I quote again from the Memoirs of Sherman.1 Referring to the first interview, he writes:

I then told Johnston that he must be convinced that he could not oppose my army, and that, since Lee had surrendered, he could do the same with honor and propriety. He plainly and repeatedly admitted this, and added that any further fighting would be ‘murder’; but he thought that, instead of surrendering piecemeal, we might arrange terms that would embrace all the Confederate armies.

Sherman further writes that he told Johnston that the terms given to General Lee's army were most generous and liberal which he states Johnston ‘admitted, but always recurred to the idea of a universal surrender, embracing his own army, that of Dick Taylor, in Louisiana and Texas, and of Maury, Forrest, and others, in Alabama and Georgia.’ Considering the character of the authority cited, and the extraordinary proposition to provide for a universal surrender by a district commander, it may be well supposed to require confirmation. I therefore quote from General Richard Taylor:2

Intelligence of the Johnston-Sherman convention reached us, and Canby and I were requested by the officers making it to conform to its terms until the civil authorities acted.
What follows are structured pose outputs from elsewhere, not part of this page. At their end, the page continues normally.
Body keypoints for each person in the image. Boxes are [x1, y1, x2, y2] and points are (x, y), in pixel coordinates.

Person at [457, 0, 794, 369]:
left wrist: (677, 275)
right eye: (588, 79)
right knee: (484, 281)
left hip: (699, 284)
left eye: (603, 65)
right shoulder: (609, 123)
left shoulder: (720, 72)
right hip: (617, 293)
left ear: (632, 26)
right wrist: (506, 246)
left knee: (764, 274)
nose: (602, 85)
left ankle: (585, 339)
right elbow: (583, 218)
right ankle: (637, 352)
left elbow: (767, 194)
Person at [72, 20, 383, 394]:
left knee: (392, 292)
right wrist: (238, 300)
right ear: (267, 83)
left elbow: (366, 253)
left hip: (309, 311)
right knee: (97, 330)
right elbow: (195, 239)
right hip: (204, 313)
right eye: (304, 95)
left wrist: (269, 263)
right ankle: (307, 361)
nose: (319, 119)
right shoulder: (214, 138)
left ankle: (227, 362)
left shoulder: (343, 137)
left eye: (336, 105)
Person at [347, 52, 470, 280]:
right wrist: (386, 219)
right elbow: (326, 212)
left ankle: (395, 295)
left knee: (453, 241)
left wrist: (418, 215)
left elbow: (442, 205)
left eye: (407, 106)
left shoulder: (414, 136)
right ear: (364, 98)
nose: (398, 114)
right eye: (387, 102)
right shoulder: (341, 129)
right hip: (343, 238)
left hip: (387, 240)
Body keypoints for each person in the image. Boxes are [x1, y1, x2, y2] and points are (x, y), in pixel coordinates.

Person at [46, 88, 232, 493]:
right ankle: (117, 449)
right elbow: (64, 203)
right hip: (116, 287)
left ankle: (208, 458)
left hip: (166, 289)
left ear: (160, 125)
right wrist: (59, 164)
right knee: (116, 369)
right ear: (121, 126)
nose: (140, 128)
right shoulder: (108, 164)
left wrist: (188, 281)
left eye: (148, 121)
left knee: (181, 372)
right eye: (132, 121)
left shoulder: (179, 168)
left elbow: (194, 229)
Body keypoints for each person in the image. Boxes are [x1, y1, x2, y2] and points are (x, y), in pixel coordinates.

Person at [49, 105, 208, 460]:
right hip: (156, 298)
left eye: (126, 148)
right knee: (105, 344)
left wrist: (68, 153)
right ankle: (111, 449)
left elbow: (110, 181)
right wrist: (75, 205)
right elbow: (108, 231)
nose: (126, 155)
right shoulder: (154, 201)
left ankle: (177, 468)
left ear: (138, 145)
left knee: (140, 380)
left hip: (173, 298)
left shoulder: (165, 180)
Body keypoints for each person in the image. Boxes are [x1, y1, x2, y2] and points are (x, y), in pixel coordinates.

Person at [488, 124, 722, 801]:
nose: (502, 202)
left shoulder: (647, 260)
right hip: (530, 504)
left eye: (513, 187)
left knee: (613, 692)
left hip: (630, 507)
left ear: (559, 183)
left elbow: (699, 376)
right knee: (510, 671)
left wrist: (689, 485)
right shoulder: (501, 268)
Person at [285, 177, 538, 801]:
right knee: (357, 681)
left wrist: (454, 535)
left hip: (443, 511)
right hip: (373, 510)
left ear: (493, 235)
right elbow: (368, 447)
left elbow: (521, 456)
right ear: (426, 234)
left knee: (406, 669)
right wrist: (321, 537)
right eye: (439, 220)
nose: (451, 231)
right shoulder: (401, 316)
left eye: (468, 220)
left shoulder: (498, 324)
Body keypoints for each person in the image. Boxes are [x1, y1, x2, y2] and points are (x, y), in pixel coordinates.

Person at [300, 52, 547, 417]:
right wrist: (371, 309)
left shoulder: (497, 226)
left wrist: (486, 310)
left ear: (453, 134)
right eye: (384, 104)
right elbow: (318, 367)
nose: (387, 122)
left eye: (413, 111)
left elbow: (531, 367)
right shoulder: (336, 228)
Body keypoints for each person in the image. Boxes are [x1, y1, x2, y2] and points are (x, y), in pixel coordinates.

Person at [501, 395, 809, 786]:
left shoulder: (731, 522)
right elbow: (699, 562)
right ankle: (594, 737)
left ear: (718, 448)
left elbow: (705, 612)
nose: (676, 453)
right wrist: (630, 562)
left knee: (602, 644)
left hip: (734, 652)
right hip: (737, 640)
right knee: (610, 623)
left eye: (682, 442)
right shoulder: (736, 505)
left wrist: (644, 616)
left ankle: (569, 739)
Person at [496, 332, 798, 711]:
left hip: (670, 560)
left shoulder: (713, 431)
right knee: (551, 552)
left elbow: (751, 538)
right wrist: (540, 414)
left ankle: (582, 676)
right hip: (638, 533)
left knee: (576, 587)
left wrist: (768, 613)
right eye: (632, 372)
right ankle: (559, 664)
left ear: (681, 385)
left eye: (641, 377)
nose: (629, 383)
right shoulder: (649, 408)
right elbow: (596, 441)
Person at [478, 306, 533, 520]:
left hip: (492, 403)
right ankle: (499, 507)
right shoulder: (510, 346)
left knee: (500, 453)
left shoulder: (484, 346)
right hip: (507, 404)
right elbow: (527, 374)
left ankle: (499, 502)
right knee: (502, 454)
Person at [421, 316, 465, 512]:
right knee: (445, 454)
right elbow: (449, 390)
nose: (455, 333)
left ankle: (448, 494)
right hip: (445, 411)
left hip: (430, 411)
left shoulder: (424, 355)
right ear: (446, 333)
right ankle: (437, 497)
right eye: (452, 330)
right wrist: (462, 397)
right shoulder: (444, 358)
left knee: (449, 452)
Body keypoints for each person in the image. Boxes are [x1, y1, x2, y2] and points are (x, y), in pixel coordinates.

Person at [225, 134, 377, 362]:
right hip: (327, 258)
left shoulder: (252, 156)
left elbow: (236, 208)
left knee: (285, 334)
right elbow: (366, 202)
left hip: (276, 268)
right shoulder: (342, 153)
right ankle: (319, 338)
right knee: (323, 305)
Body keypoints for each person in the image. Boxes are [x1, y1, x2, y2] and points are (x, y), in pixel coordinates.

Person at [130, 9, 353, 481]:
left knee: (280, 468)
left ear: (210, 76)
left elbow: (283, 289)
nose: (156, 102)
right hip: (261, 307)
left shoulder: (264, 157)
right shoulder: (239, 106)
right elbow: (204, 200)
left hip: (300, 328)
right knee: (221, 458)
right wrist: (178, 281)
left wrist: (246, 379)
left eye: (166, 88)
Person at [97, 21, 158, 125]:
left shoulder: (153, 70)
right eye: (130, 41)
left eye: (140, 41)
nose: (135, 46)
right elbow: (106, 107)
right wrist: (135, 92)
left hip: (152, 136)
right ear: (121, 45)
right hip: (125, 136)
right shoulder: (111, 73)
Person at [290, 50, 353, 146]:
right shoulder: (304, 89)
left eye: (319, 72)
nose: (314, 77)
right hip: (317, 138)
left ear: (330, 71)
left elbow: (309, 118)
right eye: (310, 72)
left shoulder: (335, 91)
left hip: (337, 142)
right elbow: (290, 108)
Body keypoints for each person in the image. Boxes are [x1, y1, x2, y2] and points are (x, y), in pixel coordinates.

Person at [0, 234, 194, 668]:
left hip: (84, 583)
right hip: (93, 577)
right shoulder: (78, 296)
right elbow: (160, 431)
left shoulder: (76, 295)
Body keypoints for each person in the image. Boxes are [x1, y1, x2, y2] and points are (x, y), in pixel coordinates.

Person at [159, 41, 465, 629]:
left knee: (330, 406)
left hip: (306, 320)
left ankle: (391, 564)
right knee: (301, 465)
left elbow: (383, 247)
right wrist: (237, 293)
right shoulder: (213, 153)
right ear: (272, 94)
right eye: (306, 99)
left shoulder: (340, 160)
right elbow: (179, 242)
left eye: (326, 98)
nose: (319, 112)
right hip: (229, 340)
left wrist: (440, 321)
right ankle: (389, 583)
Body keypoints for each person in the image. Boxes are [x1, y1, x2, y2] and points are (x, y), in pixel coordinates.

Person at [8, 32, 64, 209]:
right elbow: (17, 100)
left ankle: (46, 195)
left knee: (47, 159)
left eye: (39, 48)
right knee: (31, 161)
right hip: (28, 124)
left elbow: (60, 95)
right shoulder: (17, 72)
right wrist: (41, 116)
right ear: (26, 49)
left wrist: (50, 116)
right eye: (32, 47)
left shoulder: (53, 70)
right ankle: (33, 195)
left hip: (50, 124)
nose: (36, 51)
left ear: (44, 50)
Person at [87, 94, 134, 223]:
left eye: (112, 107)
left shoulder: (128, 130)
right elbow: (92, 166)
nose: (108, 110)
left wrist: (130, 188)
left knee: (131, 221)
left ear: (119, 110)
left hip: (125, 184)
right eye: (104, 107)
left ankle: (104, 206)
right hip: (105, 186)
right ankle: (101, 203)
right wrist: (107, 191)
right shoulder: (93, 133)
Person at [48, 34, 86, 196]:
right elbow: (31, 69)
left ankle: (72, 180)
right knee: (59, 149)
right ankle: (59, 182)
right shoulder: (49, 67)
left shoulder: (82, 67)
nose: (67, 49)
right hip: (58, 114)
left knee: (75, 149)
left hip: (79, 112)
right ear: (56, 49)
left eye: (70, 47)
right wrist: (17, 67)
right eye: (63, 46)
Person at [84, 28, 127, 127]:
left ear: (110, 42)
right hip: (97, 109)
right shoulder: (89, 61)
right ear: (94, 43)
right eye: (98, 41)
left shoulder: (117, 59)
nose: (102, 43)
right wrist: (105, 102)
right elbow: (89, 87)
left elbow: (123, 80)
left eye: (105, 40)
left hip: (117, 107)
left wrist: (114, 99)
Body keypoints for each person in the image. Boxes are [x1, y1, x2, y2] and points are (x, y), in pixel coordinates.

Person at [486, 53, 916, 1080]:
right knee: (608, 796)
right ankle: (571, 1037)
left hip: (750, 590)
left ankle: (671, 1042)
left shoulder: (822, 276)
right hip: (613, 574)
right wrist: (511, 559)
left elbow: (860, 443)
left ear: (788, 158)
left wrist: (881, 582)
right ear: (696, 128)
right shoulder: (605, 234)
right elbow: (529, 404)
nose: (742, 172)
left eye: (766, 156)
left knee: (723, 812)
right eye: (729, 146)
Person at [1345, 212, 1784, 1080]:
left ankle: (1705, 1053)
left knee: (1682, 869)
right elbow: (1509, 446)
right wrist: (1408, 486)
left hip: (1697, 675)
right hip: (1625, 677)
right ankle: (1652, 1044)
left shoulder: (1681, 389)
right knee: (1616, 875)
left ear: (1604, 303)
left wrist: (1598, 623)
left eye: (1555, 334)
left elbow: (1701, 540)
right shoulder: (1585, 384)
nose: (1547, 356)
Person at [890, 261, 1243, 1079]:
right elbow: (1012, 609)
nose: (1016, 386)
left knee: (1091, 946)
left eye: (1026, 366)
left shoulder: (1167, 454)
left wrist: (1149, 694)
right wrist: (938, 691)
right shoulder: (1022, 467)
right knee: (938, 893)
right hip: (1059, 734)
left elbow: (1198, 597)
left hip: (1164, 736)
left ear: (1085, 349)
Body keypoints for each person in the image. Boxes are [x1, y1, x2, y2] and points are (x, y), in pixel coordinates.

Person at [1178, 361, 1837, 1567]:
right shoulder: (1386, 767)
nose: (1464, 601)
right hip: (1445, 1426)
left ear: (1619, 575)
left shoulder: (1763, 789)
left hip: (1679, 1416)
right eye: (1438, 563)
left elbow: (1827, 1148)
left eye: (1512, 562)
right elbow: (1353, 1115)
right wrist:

The advice may have been well enough, but, as there was an established channel of communication, and an order of responsibility necessary for effective cooperation in the public service, something more than courtesy required that the executive should have been advised if not consulted. I had left Charlotte with no other sure reliance against any cavalry movement of the enemy than the force which was with me; that, however, I believed to be sufficient for any probable exigency, if the reenforcements hoped for should not join us on the way. We proceeded at easy stages; some of the command thought we went too slow. After making two halts of about half a day each, we reached the Savannah River. I crossed early in the morning of May 4th with a company, which had been detailed as my escort, and rode some miles to a farmhouse, where I halted to get breakfast and have our horses fed. Here I learned that a regiment of the enemy were moving upon Washington, Georgia, which was one of our depots of supplies, and I sent back a courier with a pencil-note addressed to General Vaughn, or the officer commanding the advance, requesting him to come on and join

1 Vol. II, p. 349.

2 Destruction and Reconstruction, p. 224.